WORK TO COMPLETE: In the entries that follow, find the line containing "Carolyn Carlson"; from there, copy every line exactly through the line containing "F.A.Q. Mediaserver".

LISTED ENTRIES:

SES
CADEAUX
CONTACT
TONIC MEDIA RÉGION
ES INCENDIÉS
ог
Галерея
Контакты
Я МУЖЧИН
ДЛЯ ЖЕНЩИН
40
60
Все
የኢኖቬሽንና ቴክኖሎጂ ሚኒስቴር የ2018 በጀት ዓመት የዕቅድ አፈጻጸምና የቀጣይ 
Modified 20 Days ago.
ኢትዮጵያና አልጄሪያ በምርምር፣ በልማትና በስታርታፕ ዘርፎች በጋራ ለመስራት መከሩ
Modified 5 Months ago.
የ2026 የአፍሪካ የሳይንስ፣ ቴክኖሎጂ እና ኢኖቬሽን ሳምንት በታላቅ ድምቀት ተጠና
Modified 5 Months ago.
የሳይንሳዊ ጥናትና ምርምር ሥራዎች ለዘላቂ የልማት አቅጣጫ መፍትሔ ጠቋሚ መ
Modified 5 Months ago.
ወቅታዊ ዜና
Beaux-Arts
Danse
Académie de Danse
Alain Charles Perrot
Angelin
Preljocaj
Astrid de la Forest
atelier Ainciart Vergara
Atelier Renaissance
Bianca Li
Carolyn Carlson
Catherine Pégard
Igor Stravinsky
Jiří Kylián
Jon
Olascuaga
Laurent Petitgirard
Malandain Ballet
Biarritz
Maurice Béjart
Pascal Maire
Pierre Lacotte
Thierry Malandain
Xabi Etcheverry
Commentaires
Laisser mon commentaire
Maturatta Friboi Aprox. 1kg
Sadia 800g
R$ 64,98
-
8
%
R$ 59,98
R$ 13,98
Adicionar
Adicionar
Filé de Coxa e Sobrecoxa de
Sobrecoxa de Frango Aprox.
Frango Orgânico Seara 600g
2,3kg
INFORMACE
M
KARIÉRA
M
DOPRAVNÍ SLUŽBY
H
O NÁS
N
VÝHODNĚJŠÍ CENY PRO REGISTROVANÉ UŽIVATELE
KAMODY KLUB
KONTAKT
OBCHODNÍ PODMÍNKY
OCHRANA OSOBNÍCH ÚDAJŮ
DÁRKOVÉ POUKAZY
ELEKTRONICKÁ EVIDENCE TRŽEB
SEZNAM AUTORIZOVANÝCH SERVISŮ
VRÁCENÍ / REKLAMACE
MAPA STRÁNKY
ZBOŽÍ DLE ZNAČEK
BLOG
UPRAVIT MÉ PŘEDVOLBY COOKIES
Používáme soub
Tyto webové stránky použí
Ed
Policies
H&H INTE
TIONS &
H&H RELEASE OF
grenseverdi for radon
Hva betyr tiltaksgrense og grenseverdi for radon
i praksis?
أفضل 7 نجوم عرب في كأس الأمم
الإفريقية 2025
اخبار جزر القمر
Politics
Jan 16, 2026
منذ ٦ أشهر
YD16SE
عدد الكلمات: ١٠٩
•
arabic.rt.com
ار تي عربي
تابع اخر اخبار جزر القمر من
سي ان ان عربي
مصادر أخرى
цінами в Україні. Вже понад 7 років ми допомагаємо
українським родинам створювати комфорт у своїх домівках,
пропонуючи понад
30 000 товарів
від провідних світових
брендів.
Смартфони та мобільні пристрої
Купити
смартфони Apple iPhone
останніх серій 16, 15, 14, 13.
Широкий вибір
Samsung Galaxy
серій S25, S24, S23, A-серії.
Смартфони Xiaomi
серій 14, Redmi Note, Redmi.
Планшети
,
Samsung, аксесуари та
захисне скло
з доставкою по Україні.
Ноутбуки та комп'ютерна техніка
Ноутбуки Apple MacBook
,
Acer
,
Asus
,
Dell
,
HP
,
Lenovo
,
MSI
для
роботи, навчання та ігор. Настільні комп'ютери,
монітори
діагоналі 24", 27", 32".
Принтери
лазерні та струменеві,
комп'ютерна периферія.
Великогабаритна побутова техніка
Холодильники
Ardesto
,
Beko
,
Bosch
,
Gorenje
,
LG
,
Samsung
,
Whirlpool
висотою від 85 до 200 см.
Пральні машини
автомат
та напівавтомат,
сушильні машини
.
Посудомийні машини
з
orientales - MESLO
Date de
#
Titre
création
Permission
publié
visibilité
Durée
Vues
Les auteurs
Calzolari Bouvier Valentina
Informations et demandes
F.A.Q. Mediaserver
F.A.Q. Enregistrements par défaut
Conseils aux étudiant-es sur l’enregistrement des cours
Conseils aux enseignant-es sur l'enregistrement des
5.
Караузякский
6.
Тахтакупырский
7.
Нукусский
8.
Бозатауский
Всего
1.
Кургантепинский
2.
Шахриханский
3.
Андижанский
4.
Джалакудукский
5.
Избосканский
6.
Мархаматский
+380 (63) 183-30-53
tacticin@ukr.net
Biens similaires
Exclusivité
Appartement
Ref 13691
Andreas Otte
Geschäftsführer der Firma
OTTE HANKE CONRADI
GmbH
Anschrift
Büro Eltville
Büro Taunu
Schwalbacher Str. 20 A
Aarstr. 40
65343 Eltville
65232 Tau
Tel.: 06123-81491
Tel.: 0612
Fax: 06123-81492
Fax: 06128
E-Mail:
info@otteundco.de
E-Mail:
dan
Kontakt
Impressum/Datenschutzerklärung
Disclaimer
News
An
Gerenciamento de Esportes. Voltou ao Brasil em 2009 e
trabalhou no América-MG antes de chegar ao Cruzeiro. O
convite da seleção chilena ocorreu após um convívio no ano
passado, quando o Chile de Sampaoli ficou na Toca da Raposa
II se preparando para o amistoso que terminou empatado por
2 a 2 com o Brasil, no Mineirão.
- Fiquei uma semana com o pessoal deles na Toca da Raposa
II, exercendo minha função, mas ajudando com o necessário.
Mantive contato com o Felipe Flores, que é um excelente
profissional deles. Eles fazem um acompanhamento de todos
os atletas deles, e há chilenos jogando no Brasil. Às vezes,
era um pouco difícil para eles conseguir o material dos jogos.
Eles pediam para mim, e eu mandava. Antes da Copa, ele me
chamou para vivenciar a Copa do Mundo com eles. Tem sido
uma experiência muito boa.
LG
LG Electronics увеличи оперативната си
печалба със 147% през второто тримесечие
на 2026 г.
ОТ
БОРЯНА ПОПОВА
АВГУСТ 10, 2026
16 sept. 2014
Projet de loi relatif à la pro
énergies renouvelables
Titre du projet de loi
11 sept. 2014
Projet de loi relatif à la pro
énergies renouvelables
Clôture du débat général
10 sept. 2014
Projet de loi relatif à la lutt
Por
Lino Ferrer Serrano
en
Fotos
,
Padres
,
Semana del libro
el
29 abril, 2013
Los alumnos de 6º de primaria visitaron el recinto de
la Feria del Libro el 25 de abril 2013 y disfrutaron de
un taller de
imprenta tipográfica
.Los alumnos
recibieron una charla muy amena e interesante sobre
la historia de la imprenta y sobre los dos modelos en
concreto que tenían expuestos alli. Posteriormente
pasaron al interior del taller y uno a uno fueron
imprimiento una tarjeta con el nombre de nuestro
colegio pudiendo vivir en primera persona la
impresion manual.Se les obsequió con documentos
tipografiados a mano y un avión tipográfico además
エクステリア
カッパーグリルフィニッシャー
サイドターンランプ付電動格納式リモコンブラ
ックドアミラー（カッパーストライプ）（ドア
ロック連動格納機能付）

SOLUTION FOR THIS EXERCISE:
Carolyn Carlson
Catherine Pégard
Igor Stravinsky
Jiří Kylián
Jon
Olascuaga
Laurent Petitgirard
Malandain Ballet
Biarritz
Maurice Béjart
Pascal Maire
Pierre Lacotte
Thierry Malandain
Xabi Etcheverry
Commentaires
Laisser mon commentaire
Maturatta Friboi Aprox. 1kg
Sadia 800g
R$ 64,98
-
8
%
R$ 59,98
R$ 13,98
Adicionar
Adicionar
Filé de Coxa e Sobrecoxa de
Sobrecoxa de Frango Aprox.
Frango Orgânico Seara 600g
2,3kg
INFORMACE
M
KARIÉRA
M
DOPRAVNÍ SLUŽBY
H
O NÁS
N
VÝHODNĚJŠÍ CENY PRO REGISTROVANÉ UŽIVATELE
KAMODY KLUB
KONTAKT
OBCHODNÍ PODMÍNKY
OCHRANA OSOBNÍCH ÚDAJŮ
DÁRKOVÉ POUKAZY
ELEKTRONICKÁ EVIDENCE TRŽEB
SEZNAM AUTORIZOVANÝCH SERVISŮ
VRÁCENÍ / REKLAMACE
MAPA STRÁNKY
ZBOŽÍ DLE ZNAČEK
BLOG
UPRAVIT MÉ PŘEDVOLBY COOKIES
Používáme soub
Tyto webové stránky použí
Ed
Policies
H&H INTE
TIONS &
H&H RELEASE OF
grenseverdi for radon
Hva betyr tiltaksgrense og grenseverdi for radon
i praksis?
أفضل 7 نجوم عرب في كأس الأمم
الإفريقية 2025
اخبار جزر القمر
Politics
Jan 16, 2026
منذ ٦ أشهر
YD16SE
عدد الكلمات: ١٠٩
•
arabic.rt.com
ار تي عربي
تابع اخر اخبار جزر القمر من
سي ان ان عربي
مصادر أخرى
цінами в Україні. Вже понад 7 років ми допомагаємо
українським родинам створювати комфорт у своїх домівках,
пропонуючи понад
30 000 товарів
від провідних світових
брендів.
Смартфони та мобільні пристрої
Купити
смартфони Apple iPhone
останніх серій 16, 15, 14, 13.
Широкий вибір
Samsung Galaxy
серій S25, S24, S23, A-серії.
Смартфони Xiaomi
серій 14, Redmi Note, Redmi.
Планшети
,
Samsung, аксесуари та
захисне скло
з доставкою по Україні.
Ноутбуки та комп'ютерна техніка
Ноутбуки Apple MacBook
,
Acer
,
Asus
,
Dell
,
HP
,
Lenovo
,
MSI
для
роботи, навчання та ігор. Настільні комп'ютери,
монітори
діагоналі 24", 27", 32".
Принтери
лазерні та струменеві,
комп'ютерна периферія.
Великогабаритна побутова техніка
Холодильники
Ardesto
,
Beko
,
Bosch
,
Gorenje
,
LG
,
Samsung
,
Whirlpool
висотою від 85 до 200 см.
Пральні машини
автомат
та напівавтомат,
сушильні машини
.
Посудомийні машини
з
orientales - MESLO
Date de
#
Titre
création
Permission
publié
visibilité
Durée
Vues
Les auteurs
Calzolari Bouvier Valentina
Informations et demandes
F.A.Q. Mediaserver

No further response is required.